Exactly reproduce the line containing "X1108Y652D01*" together with every line after it, through the end of the entries, and give nothing more.

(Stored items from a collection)
*** Block opens ***
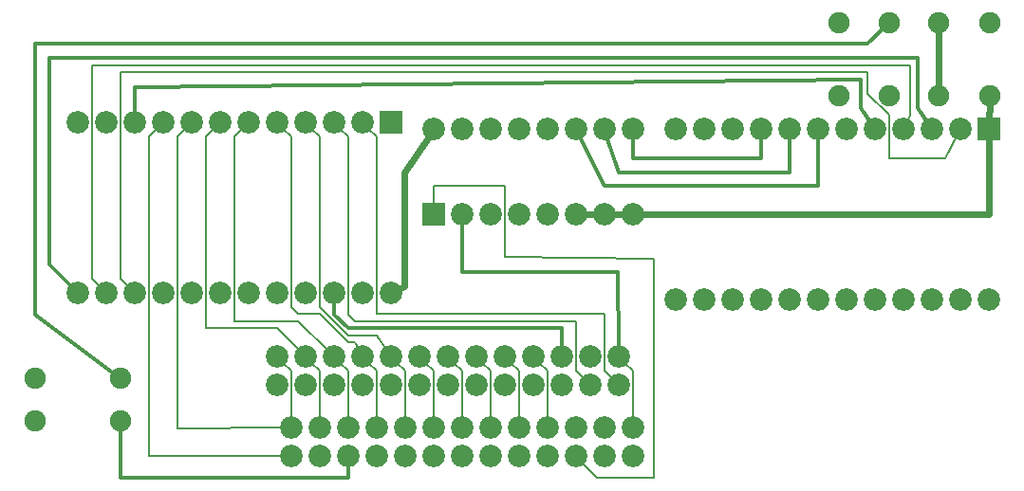
<source format=gtl>
G04 MADE WITH FRITZING*
G04 WWW.FRITZING.ORG*
G04 DOUBLE SIDED*
G04 HOLES PLATED*
G04 CONTOUR ON CENTER OF CONTOUR VECTOR*
%ASAXBY*%
%FSLAX23Y23*%
%MOIN*%
%OFA0B0*%
%SFA1.0B1.0*%
%ADD10C,0.075000*%
%ADD11C,0.079370*%
%ADD12R,0.079370X0.079370*%
%ADD13C,0.008000*%
%ADD14C,0.024000*%
%ADD15C,0.012000*%
%LNCOPPER1*%
G90*
G70*
G54D10*
X3057Y1628D03*
X3057Y1372D03*
X2880Y1628D03*
X2880Y1372D03*
X3409Y1628D03*
X3409Y1372D03*
X3232Y1628D03*
X3232Y1372D03*
X357Y228D03*
X57Y228D03*
X357Y378D03*
X57Y378D03*
G54D11*
X957Y103D03*
X1057Y103D03*
X1157Y103D03*
X1257Y103D03*
X1357Y103D03*
X1457Y103D03*
X1557Y103D03*
X1657Y103D03*
X1757Y103D03*
X1857Y103D03*
X1957Y103D03*
X2057Y103D03*
X2157Y103D03*
X957Y103D03*
X1057Y103D03*
X1157Y103D03*
X1257Y103D03*
X1357Y103D03*
X1457Y103D03*
X1557Y103D03*
X1657Y103D03*
X1757Y103D03*
X1857Y103D03*
X1957Y103D03*
X2057Y103D03*
X2157Y103D03*
X2157Y203D03*
X2057Y203D03*
X1957Y203D03*
X1857Y203D03*
X1757Y203D03*
X1657Y203D03*
X1557Y203D03*
X1457Y203D03*
X1357Y203D03*
X1257Y203D03*
X1157Y203D03*
X1057Y203D03*
X957Y203D03*
X907Y353D03*
X1007Y353D03*
X1107Y353D03*
X1207Y353D03*
X1307Y353D03*
X1407Y353D03*
X1507Y353D03*
X1607Y353D03*
X1707Y353D03*
X1807Y353D03*
X1907Y353D03*
X2007Y353D03*
X2107Y353D03*
X907Y353D03*
X1007Y353D03*
X1107Y353D03*
X1207Y353D03*
X1307Y353D03*
X1407Y353D03*
X1507Y353D03*
X1607Y353D03*
X1707Y353D03*
X1807Y353D03*
X1907Y353D03*
X2007Y353D03*
X2107Y353D03*
X2107Y453D03*
X2007Y453D03*
X1907Y453D03*
X1807Y453D03*
X1707Y453D03*
X1607Y453D03*
X1507Y453D03*
X1407Y453D03*
X1307Y453D03*
X1207Y453D03*
X1107Y453D03*
X1007Y453D03*
X907Y453D03*
X3407Y1253D03*
X3407Y653D03*
X3307Y1253D03*
X3307Y653D03*
X3207Y1253D03*
X3207Y653D03*
X3107Y1253D03*
X3107Y653D03*
X3007Y1253D03*
X3007Y653D03*
X2907Y1253D03*
X2907Y653D03*
X2807Y1253D03*
X2807Y653D03*
X2707Y1253D03*
X2707Y653D03*
X2607Y1253D03*
X2607Y653D03*
X2507Y1253D03*
X2507Y653D03*
X2407Y1253D03*
X2407Y653D03*
X2307Y1253D03*
X2307Y653D03*
X1457Y953D03*
X1457Y1253D03*
X1557Y953D03*
X1557Y1253D03*
X1657Y953D03*
X1657Y1253D03*
X1757Y953D03*
X1757Y1253D03*
X1857Y953D03*
X1857Y1253D03*
X1957Y953D03*
X1957Y1253D03*
X2057Y953D03*
X2057Y1253D03*
X2157Y953D03*
X2157Y1253D03*
X1308Y1277D03*
X1308Y677D03*
X1208Y1277D03*
X1208Y677D03*
X1108Y1277D03*
X1108Y677D03*
X1008Y1277D03*
X1008Y677D03*
X908Y1277D03*
X908Y677D03*
X808Y1277D03*
X808Y677D03*
X708Y1277D03*
X708Y677D03*
X608Y1277D03*
X608Y677D03*
X508Y1277D03*
X508Y677D03*
X408Y1277D03*
X408Y677D03*
X308Y1277D03*
X308Y677D03*
X208Y1277D03*
X208Y677D03*
G54D12*
X3407Y1253D03*
X1457Y953D03*
X1308Y1277D03*
G54D13*
X1657Y403D02*
X1625Y435D01*
D02*
X1556Y403D02*
X1525Y435D01*
D02*
X1457Y403D02*
X1425Y435D01*
D02*
X1357Y403D02*
X1325Y435D01*
D02*
X1256Y403D02*
X1225Y435D01*
D02*
X1158Y403D02*
X1125Y435D01*
D02*
X1057Y403D02*
X1025Y435D01*
D02*
X956Y403D02*
X925Y435D01*
D02*
X1657Y228D02*
X1657Y403D01*
D02*
X1557Y228D02*
X1556Y403D01*
D02*
X1457Y228D02*
X1457Y403D01*
D02*
X1357Y228D02*
X1357Y403D01*
D02*
X1257Y228D02*
X1256Y403D01*
D02*
X1157Y228D02*
X1158Y403D01*
D02*
X1057Y228D02*
X1057Y403D01*
D02*
X957Y228D02*
X956Y403D01*
D02*
X2158Y403D02*
X2125Y435D01*
D02*
X1858Y403D02*
X1825Y435D01*
D02*
X1757Y403D02*
X1725Y435D01*
D02*
X2157Y228D02*
X2158Y403D01*
D02*
X1857Y228D02*
X1858Y403D01*
D02*
X1757Y228D02*
X1757Y403D01*
D02*
X556Y202D02*
X932Y203D01*
D02*
X457Y103D02*
X932Y103D01*
G54D14*
D02*
X3409Y1343D02*
X3407Y1283D01*
G54D13*
D02*
X456Y1227D02*
X490Y1260D01*
D02*
X457Y103D02*
X456Y1227D01*
G54D15*
D02*
X107Y778D02*
X108Y1503D01*
D02*
X3156Y1503D02*
X3156Y1327D01*
D02*
X108Y1503D02*
X3156Y1503D01*
D02*
X3156Y1327D02*
X3193Y1273D01*
D02*
X190Y695D02*
X107Y778D01*
G54D14*
D02*
X2032Y953D02*
X1982Y953D01*
D02*
X2132Y953D02*
X2082Y953D01*
G54D13*
D02*
X2231Y799D02*
X1708Y803D01*
D02*
X2031Y28D02*
X2232Y28D01*
D02*
X1975Y85D02*
X2031Y28D01*
D02*
X2232Y28D02*
X2231Y799D01*
D02*
X1708Y803D02*
X1706Y1054D01*
G54D15*
D02*
X1558Y752D02*
X1557Y927D01*
D02*
X2105Y752D02*
X1558Y752D01*
G54D14*
D02*
X3408Y953D02*
X2188Y953D01*
D02*
X3407Y1228D02*
X3408Y953D01*
G54D15*
D02*
X2107Y478D02*
X2105Y752D01*
G54D14*
D02*
X1355Y1101D02*
X1440Y1227D01*
D02*
X1355Y701D02*
X1355Y1101D01*
D02*
X1335Y691D02*
X1355Y701D01*
G54D13*
D02*
X1456Y1054D02*
X1457Y978D01*
D02*
X1706Y1054D02*
X1456Y1054D01*
D02*
X957Y627D02*
X957Y1226D01*
D02*
X1057Y1227D02*
X1025Y1259D01*
D02*
X957Y1226D02*
X925Y1259D01*
D02*
X1057Y628D02*
X1057Y1227D01*
D02*
X1293Y474D02*
X1257Y528D01*
D02*
X1257Y528D02*
X1157Y528D01*
D02*
X1157Y528D02*
X1057Y628D01*
D02*
X1157Y503D02*
X1057Y603D01*
D02*
X1057Y603D02*
X982Y603D01*
D02*
X1181Y503D02*
X1157Y503D01*
D02*
X982Y603D02*
X957Y627D01*
D02*
X1196Y475D02*
X1181Y503D01*
G54D14*
D02*
X3232Y1599D02*
X3232Y1400D01*
G54D15*
D02*
X2158Y1151D02*
X2157Y1227D01*
D02*
X2606Y1151D02*
X2158Y1151D01*
D02*
X2607Y1233D02*
X2606Y1151D01*
D02*
X56Y602D02*
X338Y391D01*
D02*
X57Y1553D02*
X56Y602D01*
D02*
X2982Y1553D02*
X57Y1553D01*
D02*
X3041Y1611D02*
X2982Y1553D01*
G54D13*
D02*
X556Y1227D02*
X590Y1260D01*
D02*
X556Y202D02*
X556Y1227D01*
G54D15*
D02*
X2056Y1054D02*
X1968Y1230D01*
D02*
X2808Y1054D02*
X2056Y1054D01*
D02*
X2807Y1233D02*
X2808Y1054D01*
D02*
X2107Y1101D02*
X2065Y1229D01*
D02*
X2707Y1101D02*
X2107Y1101D01*
D02*
X2707Y1233D02*
X2707Y1101D01*
D02*
X1108Y602D02*
X1108Y652D01*
G54D13*
D02*
X656Y1227D02*
X690Y1260D01*
D02*
X657Y553D02*
X656Y1227D01*
D02*
X757Y578D02*
X757Y1227D01*
D02*
X757Y1227D02*
X790Y1260D01*
D02*
X982Y577D02*
X757Y578D01*
G54D15*
D02*
X1156Y553D02*
X1108Y602D01*
D02*
X1907Y553D02*
X1156Y553D01*
D02*
X1907Y478D02*
X1907Y553D01*
G54D13*
D02*
X1089Y470D02*
X982Y577D01*
D02*
X907Y553D02*
X657Y553D01*
D02*
X989Y471D02*
X907Y553D01*
D02*
X1157Y1227D02*
X1125Y1259D01*
D02*
X1157Y602D02*
X1157Y1227D01*
D02*
X1181Y578D02*
X1157Y602D01*
D02*
X1957Y578D02*
X1181Y578D01*
D02*
X1956Y403D02*
X1957Y578D01*
D02*
X1989Y370D02*
X1956Y403D01*
D02*
X1257Y1227D02*
X1225Y1259D01*
D02*
X1257Y604D02*
X1257Y1227D01*
D02*
X2058Y604D02*
X1257Y604D01*
D02*
X2057Y403D02*
X2058Y604D01*
D02*
X2089Y371D02*
X2057Y403D01*
G54D15*
D02*
X2957Y1327D02*
X2993Y1274D01*
D02*
X2957Y1428D02*
X2957Y1327D01*
D02*
X408Y1402D02*
X2957Y1428D01*
D02*
X408Y1303D02*
X408Y1402D01*
G54D13*
D02*
X256Y728D02*
X257Y1478D01*
D02*
X3131Y1302D02*
X3118Y1275D01*
D02*
X3131Y1478D02*
X3131Y1302D01*
D02*
X257Y1478D02*
X3131Y1478D01*
D02*
X290Y695D02*
X256Y728D01*
D02*
X356Y728D02*
X390Y695D01*
D02*
X357Y1453D02*
X356Y728D01*
D02*
X2982Y1453D02*
X357Y1453D01*
D02*
X2982Y1377D02*
X2982Y1453D01*
D02*
X3056Y1303D02*
X2982Y1377D01*
D02*
X3255Y1152D02*
X3058Y1152D01*
D02*
X3057Y1153D02*
X3056Y1303D01*
D02*
X3058Y1152D02*
X3057Y1153D01*
D02*
X3298Y1235D02*
X3255Y1152D01*
G54D15*
D02*
X1158Y28D02*
X1157Y77D01*
D02*
X357Y28D02*
X1158Y28D01*
D02*
X357Y205D02*
X357Y28D01*
G04 End of Copper1*
M02*
</source>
*** Block closes ***
● ANSWER BOX
X1108Y652D01*
G54D13*
D02*
X656Y1227D02*
X690Y1260D01*
D02*
X657Y553D02*
X656Y1227D01*
D02*
X757Y578D02*
X757Y1227D01*
D02*
X757Y1227D02*
X790Y1260D01*
D02*
X982Y577D02*
X757Y578D01*
G54D15*
D02*
X1156Y553D02*
X1108Y602D01*
D02*
X1907Y553D02*
X1156Y553D01*
D02*
X1907Y478D02*
X1907Y553D01*
G54D13*
D02*
X1089Y470D02*
X982Y577D01*
D02*
X907Y553D02*
X657Y553D01*
D02*
X989Y471D02*
X907Y553D01*
D02*
X1157Y1227D02*
X1125Y1259D01*
D02*
X1157Y602D02*
X1157Y1227D01*
D02*
X1181Y578D02*
X1157Y602D01*
D02*
X1957Y578D02*
X1181Y578D01*
D02*
X1956Y403D02*
X1957Y578D01*
D02*
X1989Y370D02*
X1956Y403D01*
D02*
X1257Y1227D02*
X1225Y1259D01*
D02*
X1257Y604D02*
X1257Y1227D01*
D02*
X2058Y604D02*
X1257Y604D01*
D02*
X2057Y403D02*
X2058Y604D01*
D02*
X2089Y371D02*
X2057Y403D01*
G54D15*
D02*
X2957Y1327D02*
X2993Y1274D01*
D02*
X2957Y1428D02*
X2957Y1327D01*
D02*
X408Y1402D02*
X2957Y1428D01*
D02*
X408Y1303D02*
X408Y1402D01*
G54D13*
D02*
X256Y728D02*
X257Y1478D01*
D02*
X3131Y1302D02*
X3118Y1275D01*
D02*
X3131Y1478D02*
X3131Y1302D01*
D02*
X257Y1478D02*
X3131Y1478D01*
D02*
X290Y695D02*
X256Y728D01*
D02*
X356Y728D02*
X390Y695D01*
D02*
X357Y1453D02*
X356Y728D01*
D02*
X2982Y1453D02*
X357Y1453D01*
D02*
X2982Y1377D02*
X2982Y1453D01*
D02*
X3056Y1303D02*
X2982Y1377D01*
D02*
X3255Y1152D02*
X3058Y1152D01*
D02*
X3057Y1153D02*
X3056Y1303D01*
D02*
X3058Y1152D02*
X3057Y1153D01*
D02*
X3298Y1235D02*
X3255Y1152D01*
G54D15*
D02*
X1158Y28D02*
X1157Y77D01*
D02*
X357Y28D02*
X1158Y28D01*
D02*
X357Y205D02*
X357Y28D01*
G04 End of Copper1*
M02*
</source>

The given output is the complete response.